Cover Story: Hitting a Moving Target
"At Harlequin, we are in a unique position amongst publishers; we have a consumer brand," Lewis adds. "Maintaining our brand and continuing to build on our strong relationship with readers is very important for today and tomorrow."
Marrying a Print Focus
With a Flexible Future
Harlequin currently publishes an e-book version simultaneously with every print edition. "However," Lewis says, "the market is changing quickly, so we're always reviewing to ensure authors', readers' and Harlequin's best interests are being met"—whether through e-reader, mobile phone or personal computer.
Still, Lewis notes, print is by far the largest portion of Harlequin's business and is expected to be "for a long time." Even as the company proceeds with a massive backlist-digitizing process (approximately 2,000 backlist titles this year), the primary focus continues to be on print.
All of which is fine, Shatzkin says, as long as publishers recognize the fact that the print market is shifting.
"When you make an acquisition decision for a book that's going to be published in two years, that book will be published into a print market that will not be as robust as the print market is now," he says. "So you need to lead the target on those kind of decisions. Your algorithms and models need to take into account that print is diminishing."
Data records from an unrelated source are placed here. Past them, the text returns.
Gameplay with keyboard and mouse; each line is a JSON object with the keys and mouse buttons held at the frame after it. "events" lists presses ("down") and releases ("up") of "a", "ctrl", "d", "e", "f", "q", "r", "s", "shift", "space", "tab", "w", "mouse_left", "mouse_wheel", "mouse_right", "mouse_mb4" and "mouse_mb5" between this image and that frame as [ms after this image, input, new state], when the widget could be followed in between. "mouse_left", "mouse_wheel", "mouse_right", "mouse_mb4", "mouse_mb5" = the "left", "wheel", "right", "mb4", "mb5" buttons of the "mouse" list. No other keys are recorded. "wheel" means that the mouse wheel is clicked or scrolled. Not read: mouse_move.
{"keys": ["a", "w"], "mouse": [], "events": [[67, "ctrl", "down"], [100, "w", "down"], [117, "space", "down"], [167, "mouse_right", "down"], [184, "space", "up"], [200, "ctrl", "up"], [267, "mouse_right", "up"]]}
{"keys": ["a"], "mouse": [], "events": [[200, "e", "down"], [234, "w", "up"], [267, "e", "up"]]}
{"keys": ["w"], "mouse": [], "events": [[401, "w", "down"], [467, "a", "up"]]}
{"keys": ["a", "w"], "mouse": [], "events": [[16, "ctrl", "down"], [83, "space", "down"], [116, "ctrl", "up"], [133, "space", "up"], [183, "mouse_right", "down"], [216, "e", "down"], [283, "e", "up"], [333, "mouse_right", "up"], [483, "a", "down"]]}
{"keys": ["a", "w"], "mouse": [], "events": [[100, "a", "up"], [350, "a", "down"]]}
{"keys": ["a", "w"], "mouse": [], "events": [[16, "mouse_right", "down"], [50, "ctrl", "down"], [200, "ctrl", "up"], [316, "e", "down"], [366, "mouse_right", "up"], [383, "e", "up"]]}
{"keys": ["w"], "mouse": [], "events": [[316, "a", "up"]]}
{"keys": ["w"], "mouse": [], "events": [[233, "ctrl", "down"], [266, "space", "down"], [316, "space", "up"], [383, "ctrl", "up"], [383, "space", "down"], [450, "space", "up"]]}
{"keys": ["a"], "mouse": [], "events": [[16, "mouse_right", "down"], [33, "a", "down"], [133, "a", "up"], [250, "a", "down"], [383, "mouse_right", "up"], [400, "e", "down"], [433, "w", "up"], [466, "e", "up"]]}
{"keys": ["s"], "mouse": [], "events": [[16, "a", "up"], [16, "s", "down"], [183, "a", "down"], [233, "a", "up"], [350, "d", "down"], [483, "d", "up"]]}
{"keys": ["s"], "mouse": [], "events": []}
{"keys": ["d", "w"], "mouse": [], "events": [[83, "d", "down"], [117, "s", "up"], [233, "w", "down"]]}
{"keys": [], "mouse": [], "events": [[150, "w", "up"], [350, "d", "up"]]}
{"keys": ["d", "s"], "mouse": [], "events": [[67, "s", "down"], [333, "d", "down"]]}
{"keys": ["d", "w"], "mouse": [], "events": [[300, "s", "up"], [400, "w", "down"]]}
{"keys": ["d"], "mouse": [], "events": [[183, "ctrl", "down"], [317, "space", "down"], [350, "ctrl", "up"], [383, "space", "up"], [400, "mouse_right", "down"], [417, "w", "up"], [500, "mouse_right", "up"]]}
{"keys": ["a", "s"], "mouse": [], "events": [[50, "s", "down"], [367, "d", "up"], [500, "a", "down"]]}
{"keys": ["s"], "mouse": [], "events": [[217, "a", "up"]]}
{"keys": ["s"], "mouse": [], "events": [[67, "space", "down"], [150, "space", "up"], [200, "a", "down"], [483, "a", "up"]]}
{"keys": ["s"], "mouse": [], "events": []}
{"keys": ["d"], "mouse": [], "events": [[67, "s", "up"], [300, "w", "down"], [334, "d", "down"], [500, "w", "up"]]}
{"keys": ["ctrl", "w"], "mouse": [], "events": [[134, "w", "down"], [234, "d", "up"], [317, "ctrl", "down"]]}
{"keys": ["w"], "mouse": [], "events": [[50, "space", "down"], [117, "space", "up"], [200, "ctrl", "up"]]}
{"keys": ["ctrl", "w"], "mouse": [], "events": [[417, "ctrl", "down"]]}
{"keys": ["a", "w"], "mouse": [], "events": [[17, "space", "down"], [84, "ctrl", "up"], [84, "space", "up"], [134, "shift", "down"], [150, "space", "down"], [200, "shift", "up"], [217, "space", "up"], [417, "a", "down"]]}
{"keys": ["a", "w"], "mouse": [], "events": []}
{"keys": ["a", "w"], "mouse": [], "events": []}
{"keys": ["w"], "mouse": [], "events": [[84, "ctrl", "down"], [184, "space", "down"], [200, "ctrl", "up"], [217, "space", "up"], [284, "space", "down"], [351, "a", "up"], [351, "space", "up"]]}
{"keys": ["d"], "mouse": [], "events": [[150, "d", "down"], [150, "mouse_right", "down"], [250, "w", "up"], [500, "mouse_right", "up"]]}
Some publishers remain "once bitten, twice shy" with e-books because the technology was supposed to take off in the mid-'90s, Eckler says. But recent growth in the market has made the ascendency of e-books too real to ignore. We've entered a phase, he says, where those publishers who know how to be flexible and opportunistic in the face of readership trends will be rewarded.
"Look at your production process now," Eckler says. "Even if you're not willing to swallow backlist conversion … today, you can very easily start making choices in your production process to be able to support e-fill-in-the- blank processes."